→ TEXT PROVIDED:
Unfortunately, all Open Source webmail clients I know of (including Redcube,
Horde) are cumbersome if you have used Gmail and Fastmail.

------
svbito
If you like to learn a lot about the internals of SMTP and mailservers in
general and need/want a super reliable, fast and (if the setup is carefully
crafted) secure mailserver - I like qmail.

My setup is qmail (SMTP) + vmailmgr + Dovecot (IMAP) and it was pretty easy to
set up.

To start with qmail, I would recommend <http://www.lifewithqmail.org/>

------
Prefinem
Just an update, I ended up using Citadel Easy Install, which honestly, was
extremely easy. It did give me IMAP and SMTP mail access and was incredibly
easy to use using the web admin that comes as part of the suite. Thanks
everyone for their help!

PS. Citadel isn't very pretty looking so if you are just using it for webmail,
I would suggest installing roundcube on top of it (you can setup the web admin
to use a different port and still run apache/nginx for your site)

→ WHAT THE TASK ASKS:
Answer these about the mail server thread:
1. What three pieces make up svbito's mail setup?
2. What did Prefinem end up using?
3. What does Prefinem suggest installing on top of Citadel for webmail?
The material is separate from the mail server thread.

→ ENTRIES:
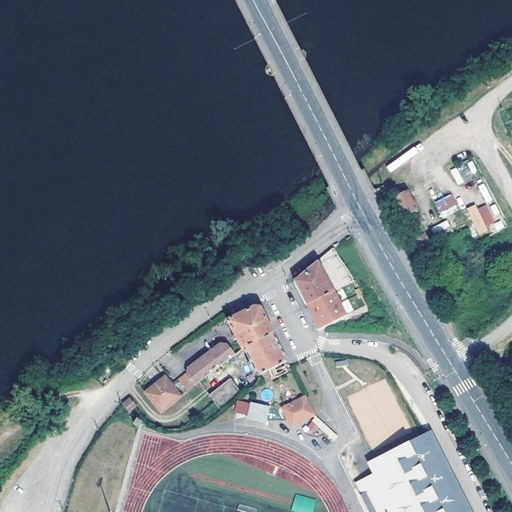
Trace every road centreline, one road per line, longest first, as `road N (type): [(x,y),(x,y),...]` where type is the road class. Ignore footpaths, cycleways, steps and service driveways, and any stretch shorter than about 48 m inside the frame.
road 1 (residential): [(53,511),(71,453),(134,370),(192,321),(267,277)]
road 2 (secondary): [(511,464),(363,215)]
road 3 (secondary): [(363,215),(254,0)]
road 4 (residential): [(267,277),(306,342),(373,351),(395,366),(425,408)]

→ WRITTEN RESPONSE:
1. qmail (SMTP), vmailmgr and Dovecot (IMAP).
2. Citadel Easy Install.
3. Roundcube.